→ Provided passage
----

What is a Data Manufacturing Job?

Data manufacturing jobs are collections of tasks assigned to crowd workers. The jobs themselves focus on various ways of improving intents and ML entities.

Annotation Jobs

You can assign an Annotation Job when you have logging data that needs to be classified to an intent, or when a single intent is too broad and needs to be broken down into separate intents. You can also assign crowd workers to annotate the key words and phrases from the training data that relate to an ML Entity.

Validation Jobs

For Validation jobs, crowd workers review utterances to ascertain if they fit the task or action described by the intent, or if the correct ML Entity has been identified. Only utterances that are judged valid by crowd workers get added to the training data.

Paraphrasing Jobs

The Paraphrase Job is how you collect utterances from the crowd. This assignment describes how they should craft their utterances.

The Data Manufacturing Job Workflow

To create a data manufacturing job, you first create a job and monitor its progress. If you want to access the data before the job has officially finished (say, for example, that the crowd workers are no longer working on the job), then you can cancel the job. Finally, you review the results before you add them to the training data by accepting them, or exclude them from the training data by rejecting them.

Create the Job

  1. Click Manufacturing This is an image of the Data Manufacturing icon. in the left navbar.
  2. In the Jobs page, click Add Job.

  3. Select the job type (Paraphrasing, Validation, or Annotation).

  4. Select the language that's used by the crowd workers. The default language is the skill's predominant language, but you can choose from other natively supported languages. You can't, however, choose a language that's enabled by a translation service.
  5. Click Launch. After you launch a job, its status is noted as Running in the Jobs page. You can’t edit a job when it's running. If you need to make a change, you need to first cancel the job, duplicate it, and then edit it before relaunching it.
  6. To send the job to the crowd, click Copy Link. Then paste the link to an email that's broadcast to the crowd.

    Crowd workers accept the job by clicking this link. After a crowd worker accepts the job, he or she reviews general rules for Paraphrasing, Annotation, or Validation jobs.

----

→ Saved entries
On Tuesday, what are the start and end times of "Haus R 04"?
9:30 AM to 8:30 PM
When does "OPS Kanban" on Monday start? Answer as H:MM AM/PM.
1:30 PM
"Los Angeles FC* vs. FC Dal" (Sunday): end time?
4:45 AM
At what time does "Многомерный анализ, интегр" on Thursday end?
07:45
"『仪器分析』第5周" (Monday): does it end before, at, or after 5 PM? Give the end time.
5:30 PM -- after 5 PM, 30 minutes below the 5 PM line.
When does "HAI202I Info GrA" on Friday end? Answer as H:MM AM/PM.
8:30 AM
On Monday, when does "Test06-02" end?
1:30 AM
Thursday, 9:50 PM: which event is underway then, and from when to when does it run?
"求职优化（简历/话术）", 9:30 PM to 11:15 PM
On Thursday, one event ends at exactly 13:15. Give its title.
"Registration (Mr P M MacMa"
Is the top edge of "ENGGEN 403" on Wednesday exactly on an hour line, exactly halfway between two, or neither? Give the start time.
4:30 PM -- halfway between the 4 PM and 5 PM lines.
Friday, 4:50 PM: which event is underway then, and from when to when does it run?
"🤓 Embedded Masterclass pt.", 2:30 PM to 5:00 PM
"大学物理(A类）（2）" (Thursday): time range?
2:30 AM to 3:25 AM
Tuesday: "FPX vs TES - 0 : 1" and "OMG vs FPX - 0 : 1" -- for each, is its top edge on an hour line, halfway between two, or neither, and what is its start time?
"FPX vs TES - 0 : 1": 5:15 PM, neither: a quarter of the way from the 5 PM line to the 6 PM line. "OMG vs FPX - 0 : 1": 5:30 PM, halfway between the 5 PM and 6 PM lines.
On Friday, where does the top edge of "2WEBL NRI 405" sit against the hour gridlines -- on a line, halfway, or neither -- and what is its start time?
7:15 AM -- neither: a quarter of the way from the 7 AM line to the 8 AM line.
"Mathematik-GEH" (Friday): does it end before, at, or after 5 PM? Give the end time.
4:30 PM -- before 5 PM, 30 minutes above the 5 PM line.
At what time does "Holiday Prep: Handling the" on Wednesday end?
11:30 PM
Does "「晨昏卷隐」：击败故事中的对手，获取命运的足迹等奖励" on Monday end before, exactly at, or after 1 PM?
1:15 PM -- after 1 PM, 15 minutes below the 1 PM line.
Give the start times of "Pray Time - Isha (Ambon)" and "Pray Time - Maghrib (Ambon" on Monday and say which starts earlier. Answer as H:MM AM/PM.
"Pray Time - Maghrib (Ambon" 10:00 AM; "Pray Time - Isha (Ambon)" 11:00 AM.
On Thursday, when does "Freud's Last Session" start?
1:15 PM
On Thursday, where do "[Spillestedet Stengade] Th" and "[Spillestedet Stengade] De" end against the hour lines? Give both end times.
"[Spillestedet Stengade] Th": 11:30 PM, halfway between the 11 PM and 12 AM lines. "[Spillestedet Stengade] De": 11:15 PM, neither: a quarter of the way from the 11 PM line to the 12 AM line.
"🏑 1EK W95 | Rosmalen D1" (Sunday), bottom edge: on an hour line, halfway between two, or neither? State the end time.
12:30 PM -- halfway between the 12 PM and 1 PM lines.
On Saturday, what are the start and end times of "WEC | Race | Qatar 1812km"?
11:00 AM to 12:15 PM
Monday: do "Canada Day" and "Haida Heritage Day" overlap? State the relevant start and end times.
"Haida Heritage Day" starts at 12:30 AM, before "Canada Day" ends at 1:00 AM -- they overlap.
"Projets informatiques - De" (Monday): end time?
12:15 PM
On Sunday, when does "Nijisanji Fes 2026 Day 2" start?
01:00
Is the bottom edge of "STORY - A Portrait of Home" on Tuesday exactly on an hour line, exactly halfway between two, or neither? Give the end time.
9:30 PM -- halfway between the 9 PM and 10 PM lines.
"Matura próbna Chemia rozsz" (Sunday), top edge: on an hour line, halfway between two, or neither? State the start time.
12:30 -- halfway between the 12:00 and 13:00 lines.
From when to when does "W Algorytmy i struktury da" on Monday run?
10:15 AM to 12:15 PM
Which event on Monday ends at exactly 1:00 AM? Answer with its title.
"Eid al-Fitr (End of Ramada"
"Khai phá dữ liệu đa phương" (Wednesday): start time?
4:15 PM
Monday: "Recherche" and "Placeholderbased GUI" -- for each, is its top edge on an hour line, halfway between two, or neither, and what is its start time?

----

→ Exercises to complete
#1 Answer these from the passage on data manufacturing jobs:
(a) In a Validation job, which utterances get added to the training data?
(b) What is the default language for a job?
(c) What status does the Jobs page show for a job after it is launched?
#2 Write the next part of the passage on data manufacturing jobs, picking up after its final sentence.

→ In response
#1
(a) Only utterances that crowd workers judge valid.
(b) The skill's predominant language.
(c) Running.

#2
    Note:

    Crowd workers provide their names and email addresses for tracking purposes. You sort the results by their names to gauge their success in completing the tasks.

Monitor the Progress of the Crowd Workers

You can monitor the crowd workers' progress for the running job in the Jobs page, but you can’t access or view the results when a job's status is Running. You can only access the results after workers have completed the job, or if you’ve canceled a job because you think it's as complete as it can be. If this is the case, click Cancel. The job results will contain all of the completed records up to the point that you canceled it.

Jobs that have finished, or have been canceled, are available for download in the Results page. Typically, you’d use this page to access and modify results by downloading them as a CSV file that you can manipulate in a spreadsheet program like Excel.

As the number of jobs increases, you can filter them as Accepted, Rejected, or Undecided, which is for jobs that have neither been accepted or rejected.

Tip:

Because the Accepted or Rejected status signifies that your work on a job has concluded, you're likely to filter by Undecided most often.

Review the Results

  1. Click View to examine the results.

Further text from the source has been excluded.